I’ve often blogged about the fascinating field of calorific restriction leading to longer life spans. Some of the most spectacular work in the field has been from David Sinclair’s group at Harvard (along with work from his former boss, now competitor, Lenny Guarente at MIT), starting with work on the sirtuin (Sir) genes, which are deacetylases credited to causing the increased survival during calorific restriction.
The knowledge that calorific restriction (which is not starvation or malnutrition, but just highly restricted calories, more than 30% less than normal diets) led to a substantially increased lifespan in all organisms from yeast through flies to mammals is quite old now. However, the discovery of the sirtuins by Sinclair really changed the way we looked at the field. Now, we had a molecular target that seemed to control the beneficial effects of calorific restriction. This gene appeared to regulate processes like fat metabolism, glucose and insulin production and cell survival. Not surprisingly, the group started to look for small molecules, drugs, that could increase the activity of Sir genes, and thereby potentially provide the benefits of calorific restriction without actually being on a restricted diet. After all, let’s face it. We’d all love to gorge ourselves like the proverbial pigs, avoid all exercise, but still live healthy, long lives. In earlier studies, Sinclair’s group did find a group of compounds that appeared to do just that; activate Sir genes, and provide the benefits of calorific restriction without the need for a restricted diet.
That study though was in yeast. Sure, it’s all well and good for yeast to live longer, and perhaps brew more beer, but we really care about humans. So, the question was would these compounds work in mammals?
I got to hear Sinclair talk at a department seminar a couple of weeks ago, and heard him talk about just that. It’s one thing reading a paper about a study, and another thing altogether to hear it from the people who found it. The personality, enthusiasm, “humor” and everything else about people make it often more interesting to hear about their work, rather than just reading about it.
David’s talk was excellent, and he had little trouble engaging the (rather large) audience. Their “star” drug, the molecule that worked best in yeast and worms, was resveratrol. They now carried out tests in mice, which were put on a super high fat and calorie diet, and then fed resveratrol. Their goal was to see if resveratrol might result in the mice on a high-calorie diet living as well and as healthily as mice on a normal diet.

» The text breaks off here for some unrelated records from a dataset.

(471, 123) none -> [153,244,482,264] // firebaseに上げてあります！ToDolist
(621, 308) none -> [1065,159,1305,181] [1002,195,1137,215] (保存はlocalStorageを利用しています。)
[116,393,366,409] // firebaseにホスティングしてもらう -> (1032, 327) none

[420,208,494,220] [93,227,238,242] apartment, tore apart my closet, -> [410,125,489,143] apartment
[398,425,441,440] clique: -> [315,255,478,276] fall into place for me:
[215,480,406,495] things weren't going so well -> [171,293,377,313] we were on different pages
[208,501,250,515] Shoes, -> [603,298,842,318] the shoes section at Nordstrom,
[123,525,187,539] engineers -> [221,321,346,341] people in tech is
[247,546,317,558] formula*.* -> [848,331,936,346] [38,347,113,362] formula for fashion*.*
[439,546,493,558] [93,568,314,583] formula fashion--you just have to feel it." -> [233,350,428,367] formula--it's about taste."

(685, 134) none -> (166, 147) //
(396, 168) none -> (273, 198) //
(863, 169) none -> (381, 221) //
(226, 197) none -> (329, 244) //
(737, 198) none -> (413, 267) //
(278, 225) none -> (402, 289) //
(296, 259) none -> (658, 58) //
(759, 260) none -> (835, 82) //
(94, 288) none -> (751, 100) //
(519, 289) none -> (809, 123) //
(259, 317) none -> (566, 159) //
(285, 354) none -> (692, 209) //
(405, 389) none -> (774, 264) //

Effectively, they wanted to see if the mice could gorge themselves and still live well.
Their results were nothing less than dramatic. The mice on a high calorie diet would normally die far earlier than mice on a normal diet. However, when the high calorie diet mice were fed resveratrol, they went on to live completely normal lives, similar to mice on a normal diet. What’s more, when these researchers analyzed the mice in greater detail, they found that resveratrol improved insulin sensitivity in mice (which would decrease blood glucose levels). Also, the high calorie fed mice became rather fat, with huge livers, but resveratrol prevented the increase in liver size, keeping it normal. Resveratrol also improved heart function in these mice. One of his most striking pieces of data was an array study, where they studied the expression pattern of numerous genes in normal mice or high calorie mice. The expression patterns were dramatically different. But, when the mice on high calorie diets were fed resveratrol, their gene expression patterns almost exactly mirrored mice on a normal diet.

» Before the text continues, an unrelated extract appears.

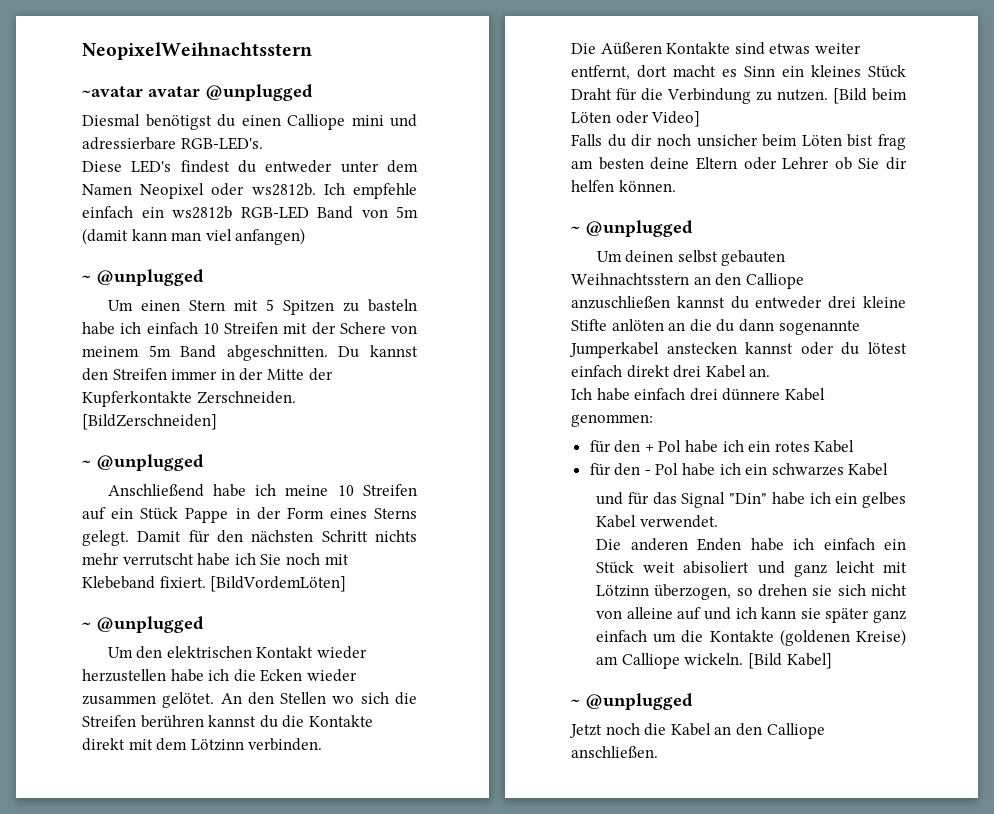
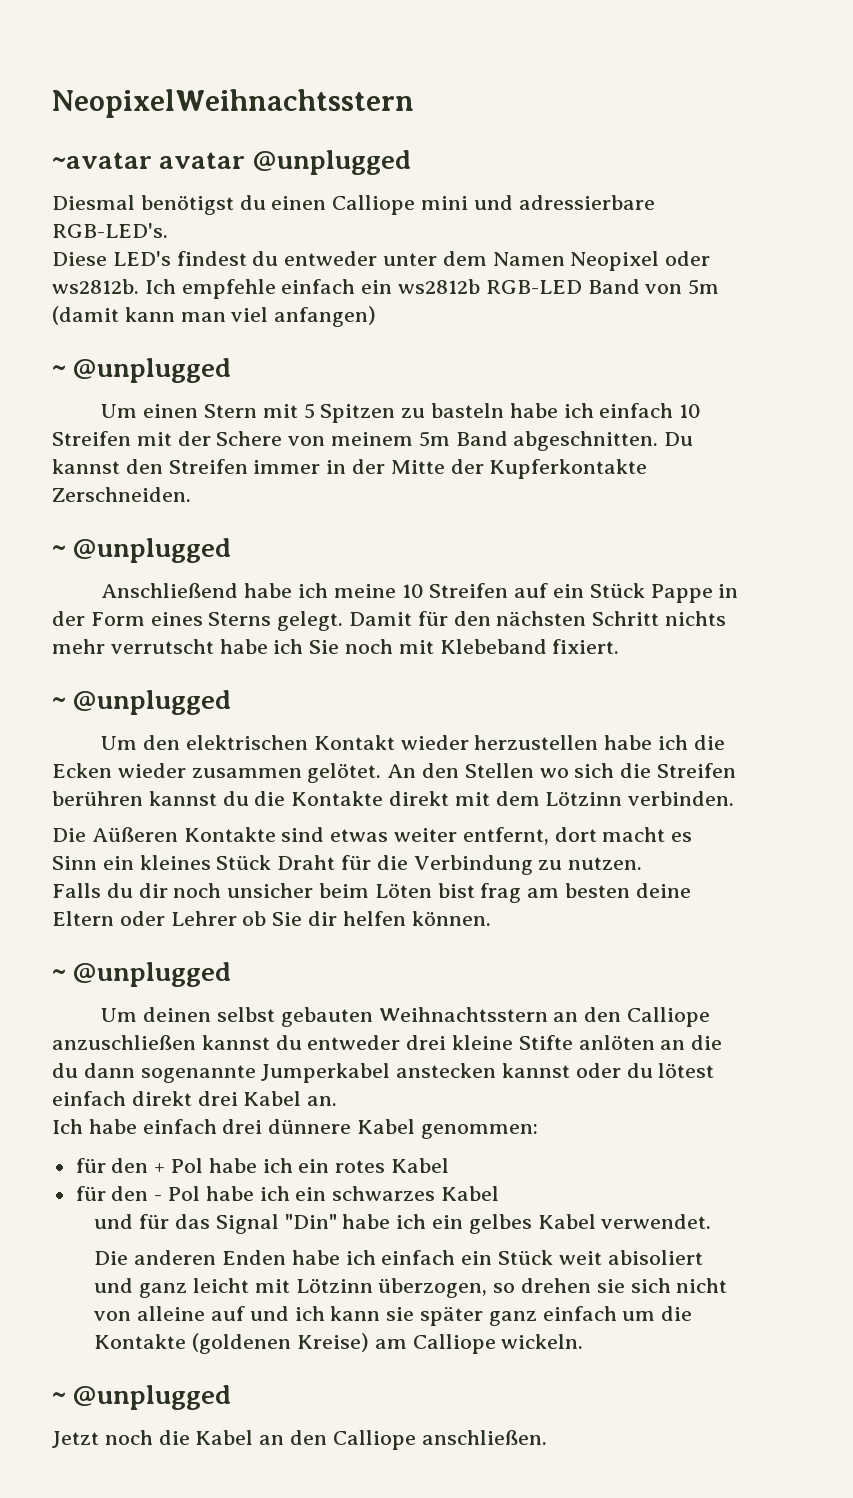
[82,414,217,430] [BildZerschneiden] -> (191, 494) none
[210,576,347,592] [BildVordemLöten] -> (620, 646) none
[833,88,907,104] [571,111,701,127] [Bild beim Löten oder Video] -> (643, 863) none
[747,653,832,669] [Bild Kabel] -> (584, 1341) none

David calls the mice on resveratrol the “Lance Armstrong” mice. Their muscles looked more like the muscles you’d expect on athletes, even though they were rather chunky. In a hilarious video, he showed a short movie where mice fed on a fat rich diet were put on a treadmill. The fat mice struggled to stay on the treadmill. Guess what the resveratrol fed mice did? They practically (and effortlessly) outran the treadmill, to reach the wall and then tried to jump over it.
So, even though the mice on a fat-rich diet became fat (in spite of steady doses of resveratrol) they were super-healthy. Obviously, some of us asked him what happened to normal mice that took resveratrol, and he said they were just superbly fit. What’s more, his company is now carrying out trials for resveratrol (and other drugs developed from resveratrol, that target Sir’s) in people, and the results, in his words “were very, very encouraging”.
The future drug of choice for performance enhancement, anyone?
I thought the whole concept was fantastic, starting from finding an activator for an enzyme (which is much harder than finding an inhibitor) to the fact that it actually worked.
You can read all about it in more detail on the Nature website if you want to.
Postscript: Resveratrol is found naturally in grapes and in wine. But don’t try to drink too much wine, though it might be delicious. You’d need to drink a massive amount of wine to get enough resveratrol to do you any good, and by then you’d probably be dead from cirrhosis of the liver.